About this item

A Cinema of Poetry brings Italian film studies into dialogue with fields outside its usual purview by showing how films can contribute to our understanding of aesthetic questions that stretch back to Homer. Joseph Luzzi considers the relationship between film and literature, such as the cinematic adaptation of literary sources, and more generally the fields of rhetoric, media studies, and modern Italian culture.The book balances theoretical inquiry with close readings of films by the masters of Italian cinema: Roberto Rossellini, Vittorio De Sica, Luchino Visconti, Michelangelo Antonioni, Federico Fellini, Pier Paolo Pasolini, Bernardo Bertolucci, and others. Luzzi's study is the first to show how Italian filmmakers address such crucial aesthetic issues as the nature of the chorus, the relationship between symbol and allegory, the literary prehistory of montage, and the place of poetry in cinematic expression - what Pasolini called the "cinema of poetry.



About the Author

Joseph Luzzi

Joseph Luzzi holds a doctorate from Yale and teaches at Bard. He is the author of the memoir, IN A DARK WOOD: What Dante Taught Me About Grief, Healing, and the Mysteries of Love (HarperCollins) , a meditation on the power of great literature to guide us in our most difficult times.
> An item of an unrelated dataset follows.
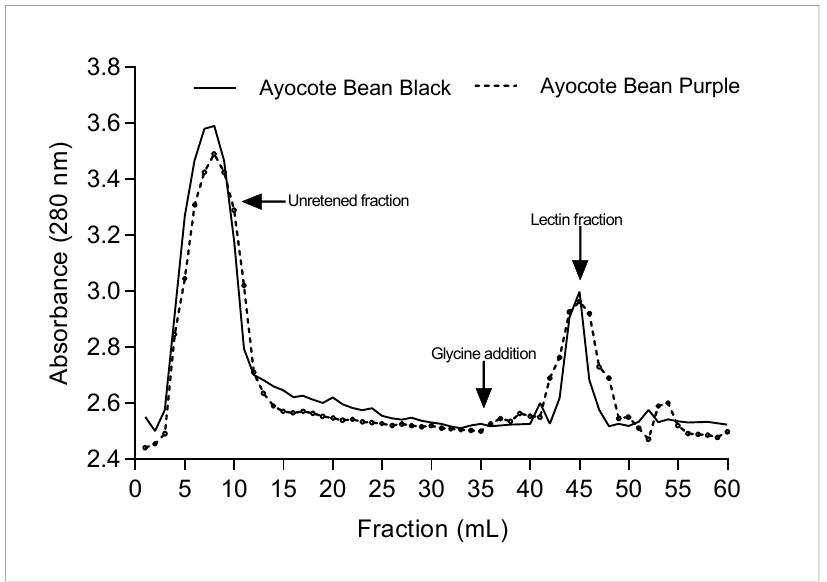
Table 1. Purification table of the lectin from two varieties of Phaseolus coccineus. Hemagglutination activity/mg of protein.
Other books include MY TWO ITALIES (Farrar, Straus and Giroux) , the dramatic story of his Italian family's immigration and an insider's look at life in Italy, past and present.

An active critic, Luzzi has written for the New York Times, the Los Angeles Times, Bookforum, the Times Literary Supplement, and many others. His first book, ROMANTIC EUROPE AND THE GHOST OF ITALY (Yale) , received the MLA's Scaglione Prize for Italian Studies, and he is also the author of A CINEMA OF POETRY: Aesthetics of the Italian Art Film (Johns Hopkins) . His work has been translated or is forthcoming in Italian, German, Portuguese, and Korean, and he lectures widely on art, film, and literature.